All three could in theory benefit.
Giannis Antetokounmpo sustained a minor knee injury and missed a few games in March, resulting in a rare three-game skid prior to the suspension of the season. Throw in a double-digit loss against the Heat, and the Bucks dropped four of five after a blistering 52-8 start to the season. Giannis and the Bucks needed to regroup and the time off could prove critical for preventing that minor injury to the presumptive MVP from becoming a potentially bigger problem.
MORE: Giannis dominates good teams like nobody else in recent history
Even in the midst of an age-defying season, which even picked up some MVP buzz well into March, LeBron James is still a 35-year-old forward in his 17th season. As difficult as it may be to ramp back up, there's a world in which three months off gives James the juice he needs to take his game to another level. A well rested LeBron spells trouble and potentially doom for anyone else looking to take the throne.

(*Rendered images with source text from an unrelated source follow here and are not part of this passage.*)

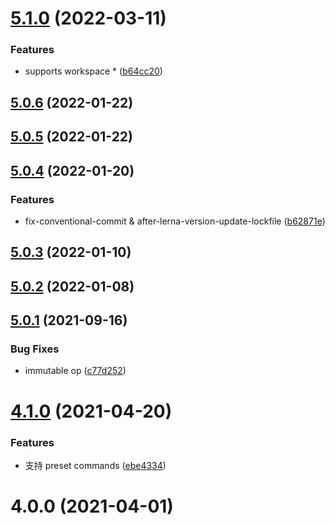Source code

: # [5.1.0](https://github.com/imcuttle/lerna-cli/compare/v5.0.6...v5.1.0) (2022-03-11)

### Features

- supports workspace \* ([b64cc20](https://github.com/imcuttle/lerna-cli/commit/b64cc20eef1cffd791cea5b0b55b50331658d06f))

## [5.0.6](https://github.com/imcuttle/lerna-cli/compare/v5.0.5...v5.0.6) (2022-01-22)

## [5.0.5](https://github.com/imcuttle/lerna-cli/compare/v5.0.4...v5.0.5) (2022-01-22)

## [5.0.4](https://github.com/imcuttle/lerna-cli/compare/v5.0.3...v5.0.4) (2022-01-20)

### Features

- fix-conventional-commit & after-lerna-version-update-lockfile ([b62871e](https://github.com/imcuttle/lerna-cli/commit/b62871eef7f4f2089bcd265dd0b303313e458933))

## [5.0.3](https://github.com/imcuttle/lerna-cli/compare/v5.0.2...v5.0.3) (2022-01-10)

## [5.0.2](https://github.com/imcuttle/lerna-cli/compare/v5.0.1...v5.0.2) (2022-01-08)

## [5.0.1](https://github.com/imcuttle/lerna-cli/compare/v4.1.0...v5.0.1) (2021-09-16)

### Bug Fixes

- immutable op ([c77d252](https://github.com/imcuttle/lerna-cli/commit/c77d2527a76ddc9d1e2a72d7cb4923348e048b92))

# [4.1.0](https://github.com/imcuttle/lerna-cli/compare/v4.0.0...v4.1.0) (2021-04-20)

### Features

- 支持 preset commands ([ebe4334](https://github.com/imcuttle/lerna-cli/commit/ebe43348fa32f4e6aa0a40500f5b1f9453627c24))

# 4.0.0 (2021-04-01)
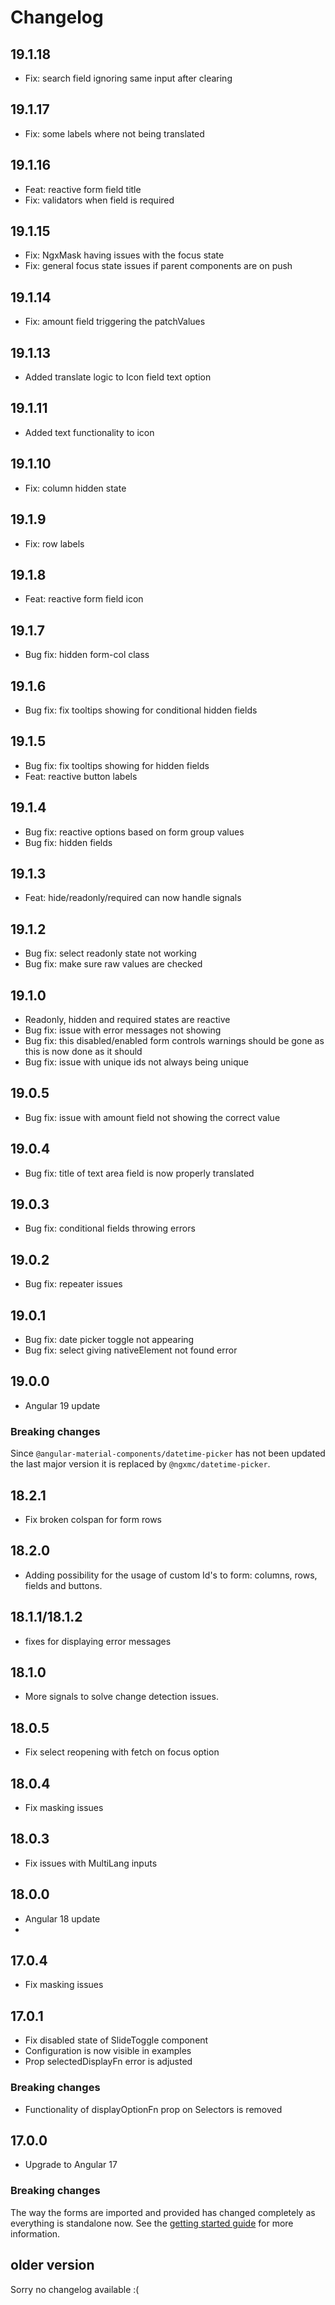# Changelog

## 19.1.18

- Fix: search field ignoring same input after clearing

## 19.1.17

- Fix: some labels where not being translated

## 19.1.16

- Feat: reactive form field title
- Fix: validators when field is required

## 19.1.15

- Fix: NgxMask having issues with the focus state
- Fix: general focus state issues if parent components are on push

## 19.1.14

- Fix: amount field triggering the patchValues

## 19.1.13

- Added translate logic to Icon field text option

## 19.1.11

- Added text functionality to icon

## 19.1.10

- Fix: column hidden state

## 19.1.9

- Fix: row labels

## 19.1.8

- Feat: reactive form field icon

## 19.1.7

- Bug fix: hidden form-col class

## 19.1.6

- Bug fix: fix tooltips showing for conditional hidden fields

## 19.1.5

- Bug fix: fix tooltips showing for hidden fields
- Feat: reactive button labels

## 19.1.4

- Bug fix: reactive options based on form group values
- Bug fix: hidden fields

## 19.1.3

- Feat: hide/readonly/required can now handle signals

## 19.1.2

- Bug fix: select readonly state not working
- Bug fix: make sure raw values are checked

## 19.1.0

- Readonly, hidden and required states are reactive
- Bug fix: issue with error messages not showing
- Bug fix: this disabled/enabled form controls warnings should be gone as this is now done as it should
- Bug fix: issue with unique ids not always being unique

## 19.0.5

- Bug fix: issue with amount field not showing the correct value

## 19.0.4

- Bug fix: title of text area field is now properly translated

## 19.0.3

- Bug fix: conditional fields throwing errors

## 19.0.2

- Bug fix: repeater issues

## 19.0.1

- Bug fix: date picker toggle not appearing
- Bug fix: select giving nativeElement not found error

## 19.0.0

- Angular 19 update

### Breaking changes

Since `@angular-material-components/datetime-picker` has not been updated the last major version it is replaced by `@ngxmc/datetime-picker`.

## 18.2.1

- Fix broken colspan for form rows

## 18.2.0

- Adding possibility for the usage of custom Id's to form: columns, rows, fields and buttons.

## 18.1.1/18.1.2

- fixes for displaying error messages

## 18.1.0

- More signals to solve change detection issues.

## 18.0.5

- Fix select reopening with fetch on focus option

## 18.0.4

- Fix masking issues

## 18.0.3

- Fix issues with MultiLang inputs

## 18.0.0

- Angular 18 update
-

## 17.0.4

- Fix masking issues

## 17.0.1

- Fix disabled state of SlideToggle component
- Configuration is now visible in examples
- Prop selectedDisplayFn error is adjusted

### Breaking changes

- Functionality of displayOptionFn prop on Selectors is removed

## 17.0.0

- Upgrade to Angular 17

### Breaking changes

The way the forms are imported and provided has changed completely as everything is standalone now.
See the [getting started guide](https://lab900.github.io/angular-library-forms/getting-started) for more information.

## older version

Sorry no changelog available :(
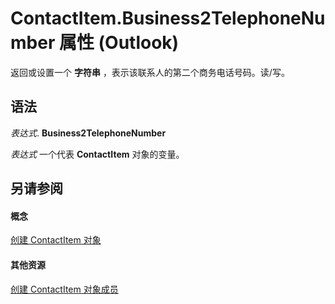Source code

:
# ContactItem.Business2TelephoneNumber 属性 (Outlook)

返回或设置一个 **字符串** ，表示该联系人的第二个商务电话号码。读/写。


## 语法

 _表达式_. **Business2TelephoneNumber**

 _表达式_ 一个代表 **ContactItem** 对象的变量。


## 另请参阅


#### 概念


[创建 ContactItem 对象](8e32093c-a678-f1fd-3f35-c2d8994d166f.md)
#### 其他资源


[创建 ContactItem 对象成员](a8b13369-4c87-02aa-e62a-1f3067e559fa.md)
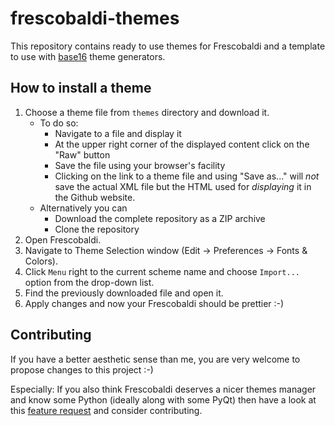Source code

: # frescobaldi-themes

This repository contains ready to use themes for Frescobaldi and a template to use with [base16](https://github.com/chriskempson/base16) theme generators.

## How to install a theme

1. Choose a theme file from `themes` directory and download it.
   - To do so:
     - Navigate to a file and display it
     - At the upper right corner of the displayed content click on the "Raw" button
     - Save the file using your browser's facility
     - Clicking on the link to a theme file and using "Save as..." will *not* save the actual XML file but the HTML used for *displaying* it in the Github website.
   - Alternatively you can
     - Download the complete repository as a ZIP archive
     - Clone the repository
2. Open Frescobaldi.
3. Navigate to Theme Selection window (Edit -> Preferences -> Fonts & Colors).
4. Click `Menu` right to the current scheme name and choose `Import...` option from the drop-down list.
5. Find the previously downloaded file and open it.
6. Apply changes and now your Frescobaldi should be prettier :-)

## Contributing

If you have a better aesthetic sense than me, you are very welcome to propose changes to this project :-)

Especially: If you also think Frescobaldi deserves a nicer themes manager and know some Python (ideally along with some PyQt) then have a look at this [feature request](https://github.com/frescobaldi/frescobaldi/issues/1157) and consider contributing.
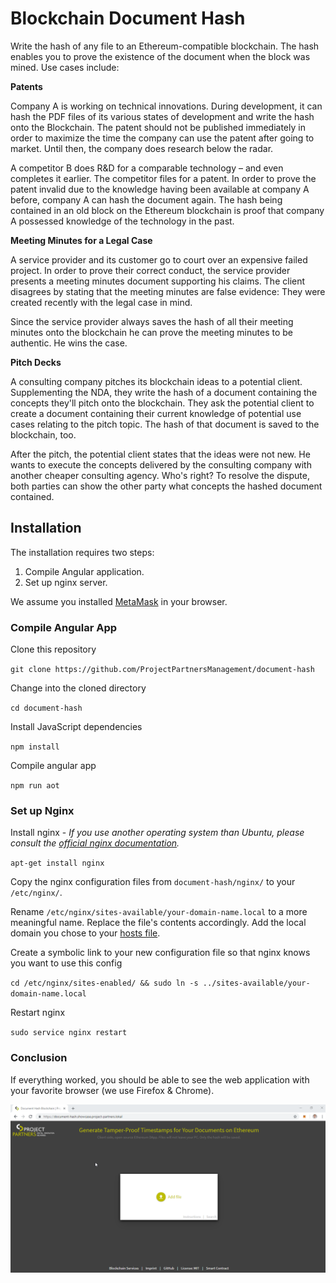 # Blockchain Document Hash

Write the hash of any file to an Ethereum-compatible blockchain. The hash enables you to prove the existence of the document when the block was mined. Use cases include:

**Patents**

Company A is working on technical innovations. During development, it can hash the PDF files of its various states of development and write the hash onto the Blockchain. The patent should not be published immediately in order to maximize the time the company can use the patent after going to market. Until then, the company does research below the radar.

A competitor B does R&D for a comparable technology – and even completes it earlier. The competitor files for a patent. In order to prove the patent invalid due to the knowledge having been available at company A before, company A can hash the document again. The hash being contained in an old block on the Ethereum blockchain is proof that company A possessed knowledge of the technology in the past.

**Meeting Minutes for a Legal Case**

A service provider and its customer go to court over an expensive failed project. In order to prove their correct conduct, the service provider presents a meeting minutes document supporting his claims. The client disagrees by stating that the meeting minutes are false evidence: They were created recently with the legal case in mind.

Since the service provider always saves the hash of all their meeting minutes onto the blockchain he can prove the meeting minutes to be authentic. He wins the case.

**Pitch Decks**

A consulting company pitches its blockchain ideas to a potential client. Supplementing the NDA, they write the hash of a document containing the concepts they'll pitch onto the blockchain. They ask the potential client to create a document containing their current knowledge of potential use cases relating to the pitch topic. The hash of that document is saved to the blockchain, too.

After the pitch, the potential client states that the ideas were not new. He wants to execute the concepts delivered by the consulting company with another cheaper consulting agency. Who's right? To resolve the dispute, both parties can show the other party what concepts the hashed document contained.

## Installation
The installation requires two steps:
1. Compile Angular application.
1. Set up nginx server.

We assume you installed [MetaMask](https://metamask.io/) in your browser.

### Compile Angular App
Clone this repository

`git clone https://github.com/ProjectPartnersManagement/document-hash`

Change into the cloned directory

`cd document-hash`

Install JavaScript dependencies

`npm install`

Compile angular app

`npm run aot`

### Set up Nginx
Install nginx - *If you use another operating system than Ubuntu, please consult the [official nginx documentation](https://docs.nginx.com/nginx/admin-guide/installing-nginx/installing-nginx-open-source/).*

`apt-get install nginx`

Copy the nginx configuration files from `document-hash/nginx/` to your `/etc/nginx/`.

Rename `/etc/nginx/sites-available/your-domain-name.local` to a more meaningful name. Replace the file's contents accordingly.
Add the local domain you chose to your [hosts file](https://support.rackspace.com/how-to/modify-your-hosts-file/).

Create a symbolic link to your new configuration file so that nginx knows you want to use this config

`cd /etc/nginx/sites-enabled/ && sudo ln -s ../sites-available/your-domain-name.local`

Restart nginx

`sudo service nginx restart`

### Conclusion

If everything worked, you should be able to see the web application with your favorite browser (we use Firefox & Chrome).

![Screenshot of the Document Hash Blockchain Application](https://github.com/ProjectPartnersManagement/document-hash/raw/master/readme-src/screenshot-first-page.png "Screenshot of the first page")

The Clippers were starting to look like the juggernaut many thought we'd see from the beginning of the season. And yet nagging injury concerns still lingered for both Kawhi Leonard and Paul George, concerns that should be significantly assuaged or even eliminated entirely with the added benefit of a months-long hiatus. As Doc Rivers told the media back in April, both of them have been working hard during the break in action and the Clippers expect each of them to be in peak form if and when the season resumes.
The road to the title certainly features more speed bumps, hitchhikers, unmarked exits, potholes and all sorts of other unforeseen obstacles. And even though more teams are now in the mix, the road still goes through the original Big 3.
Add it all up and it makes for a potentially combustible yet undeniably fascinating next few months.
"NBA playoffs 2020, party of 16, please report to the host station, your table is almost ready."
The views expressed here do not represent those of the NBA or its clubs.